Down by the River (by Neil Young) is another guilty pleasure of mine.
We could probably devote a thread to murder ballads that make us feel guilty for enjoying them…
(Nick Cave!!!)
A brilliant idea! Though not quite a murder ballad, “Brown Sugar” always made my brain uncomfortable.
Cocaine Blues, George Thorogood.
“Early one mornin’ while makin’ the rounds… a took a shot of cocaine and I shot my baby down… I shot her down, then I went to bed, I stuck that lovin’ .44 beneath my head…”
Just got home from soccer and I should be going to bed, but now I’ll be up cruising through my Hendrix collection for the next hour or so. Thanks heaps, Jaybird!
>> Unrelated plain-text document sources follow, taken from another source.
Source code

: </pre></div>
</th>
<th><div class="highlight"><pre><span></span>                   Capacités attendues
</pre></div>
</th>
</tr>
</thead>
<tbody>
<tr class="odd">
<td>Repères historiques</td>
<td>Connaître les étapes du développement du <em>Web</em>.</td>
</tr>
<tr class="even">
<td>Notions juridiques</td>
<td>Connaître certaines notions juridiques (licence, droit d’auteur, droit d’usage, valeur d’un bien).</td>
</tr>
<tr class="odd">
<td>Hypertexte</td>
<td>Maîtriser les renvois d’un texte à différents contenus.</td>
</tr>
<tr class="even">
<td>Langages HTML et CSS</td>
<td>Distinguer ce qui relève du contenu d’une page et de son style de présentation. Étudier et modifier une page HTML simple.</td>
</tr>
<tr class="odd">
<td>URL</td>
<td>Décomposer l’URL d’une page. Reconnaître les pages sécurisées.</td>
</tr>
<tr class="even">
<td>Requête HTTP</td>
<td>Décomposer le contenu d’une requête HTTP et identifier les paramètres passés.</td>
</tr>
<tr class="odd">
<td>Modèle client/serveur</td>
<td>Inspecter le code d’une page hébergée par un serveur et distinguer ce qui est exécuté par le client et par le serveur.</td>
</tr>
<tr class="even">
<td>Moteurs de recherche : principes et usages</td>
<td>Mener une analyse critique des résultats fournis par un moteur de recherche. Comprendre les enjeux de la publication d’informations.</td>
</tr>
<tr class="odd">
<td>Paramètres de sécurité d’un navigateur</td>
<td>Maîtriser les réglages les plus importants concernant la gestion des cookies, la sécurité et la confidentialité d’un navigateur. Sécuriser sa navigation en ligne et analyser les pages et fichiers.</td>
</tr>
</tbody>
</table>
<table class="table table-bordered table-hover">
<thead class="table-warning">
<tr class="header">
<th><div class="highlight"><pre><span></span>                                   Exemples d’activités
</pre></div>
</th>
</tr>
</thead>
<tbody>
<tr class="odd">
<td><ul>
Did you play his National Anthem?
I’m not as in love with that as everyone insists I should be.
“The Wind Cries Mary,” on the other hand…
You should be more in love with that song.
Machine Gun.
Third Stone from the Sun.
Voodoo Chile.
Red House.
Yuck.
Back in the dark ages before the internet, I had no idea who Jimi Hendrix was. I’d surely heard of him, but not so much that I wanted to learn more. But then two things happened: Winger (yeah, Winger) covered “Purple Haze” (hoooooooorrrrrrribly) and a few years later Richie Sambora covered “The Wind Cries Mary” (not so badly–he throws a few bars of “Machine Gun” into it). It was enough to motivate me to seek out the original, and I picked up “The Ultimate Experience” and never looked back.
Hendrix makes an appearance in Moon, the biography of Keith Moon I read earlier this year, and The Who thought he was kind of a dick.
I must make fun of you for the Winger.
Please do. I was young and trying so hard to win the favor of a ditzy blonde who liked Winger.